Manya Gupta, a software engineer for telecommunications companies in her native India, is the fourth winner of a Knight News Challenge "programmer-journalist" scholarship. She’s now in her second quarter studying journalism at the Medill School at Northwestern University. She blogs occasionally at http://manya-myvoice.blogspot.com/.
Learn some more about Manya from the following edited Q&A.
Tell us about your background.
I am from India. I received a bachelor’s degree in electrical engineering from JSS Academy of Technical Education in Noida, Uttar Pradesh.. While working on projects I realized my passion for programming and decided to make it a career.
So, I moved to Bangalore, the Silicon Valley of India, to work as a software engineer for Infosys Technologies and worked in the telecommunications domain. Three years later I decided to move to Ordyn Technologies, a small company, to gain some startup experience. My stint at Ordyn as a senior design engineer was very fruitful, and among many things I learned Python.
But I am not a complete geek. I am a traveler, a big sports buff, a trained dancer and an avid reader. I love playing football, tennis and volleyball and won a best player award for football in a tournament in Infosys.
How did you get interested in journalism?

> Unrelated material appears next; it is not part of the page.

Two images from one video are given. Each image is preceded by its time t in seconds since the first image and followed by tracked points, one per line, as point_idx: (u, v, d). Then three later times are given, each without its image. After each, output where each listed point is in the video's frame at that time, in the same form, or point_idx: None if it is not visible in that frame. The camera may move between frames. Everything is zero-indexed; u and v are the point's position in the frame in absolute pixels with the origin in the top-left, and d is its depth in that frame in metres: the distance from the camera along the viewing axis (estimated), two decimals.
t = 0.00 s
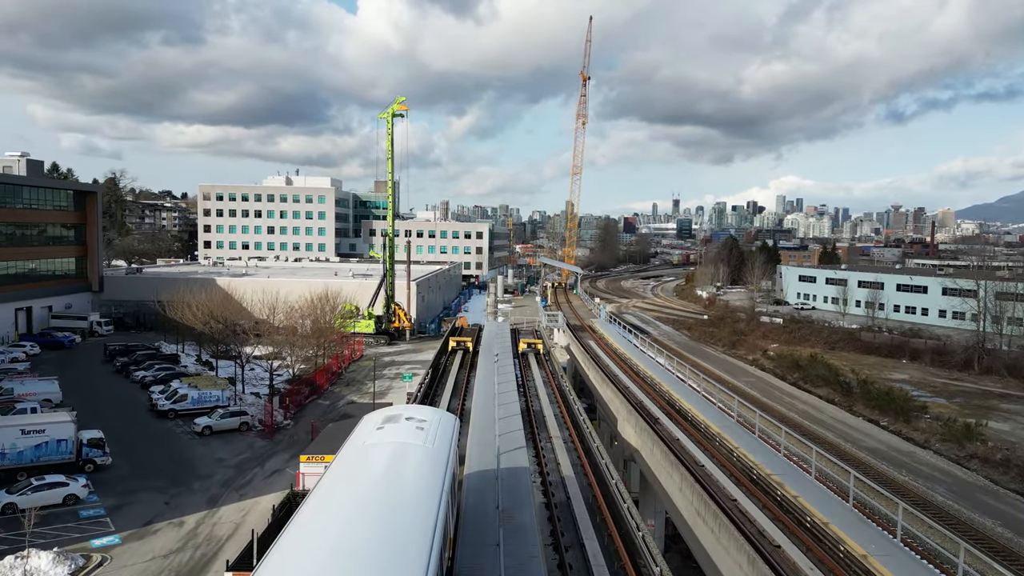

Four years ago I participated in a national level anti-reservation protest. [Editor’s note: Here’s a BBC article about the protests and the policy change that spurred them.] It was then that I realized the power of journalism to effect change. I experienced, for the first time, the positive impact journalism can make in creating a better society. What started as a small protest by a group of students in the national capital soon turned into a youth movement and it was because of effective, strong and powerful journalism. The reach to the youth through different media was amazing. There were traditional sources like the television and newspapers, but there was Twitter and Orkut and Web images and blogs. So, there was this curious mix of new and old and everyone, with whatever means he could, was participating in the movement.
That experience stirred me. It made me want to take the plunge into journalism and explore the new avenues that appeal to today’s youth — because the whole idea is to get the message to them, and adapting to their tools is important.
What have you learned by studying journalism so far? How has the experience changed your outlook?
So far I have thoroughly enjoyed the Medill experience. First and most important, I have learned to report, write and think like a journalist. I look for a story in everything around me! But it is not just old-style writing that I have learned. Medill is a place where the old meets the young — because with every print story I also created a multimedia piece and that is how I learned the importance of storytelling in the most effective manner.
Beyond that, I have met amazing people, participated in some very intriguing discussions and learned from people with tremendous amount of experience. What I have liked most is that everyone is so willing to share what they have learned.
Moreover, it has given me the opportunity to explore; by interacting with people from different walks of life, by understanding their problems, issues and lives, and by telling stories through creative media.
The experience has enriched me. It has given me the power to bring people’s day-to-day issues to light. At the same time, I have learned not to tie my emotions to one side and be balanced and fair by listening to other points of view. In short, I have learned to walk the tightrope.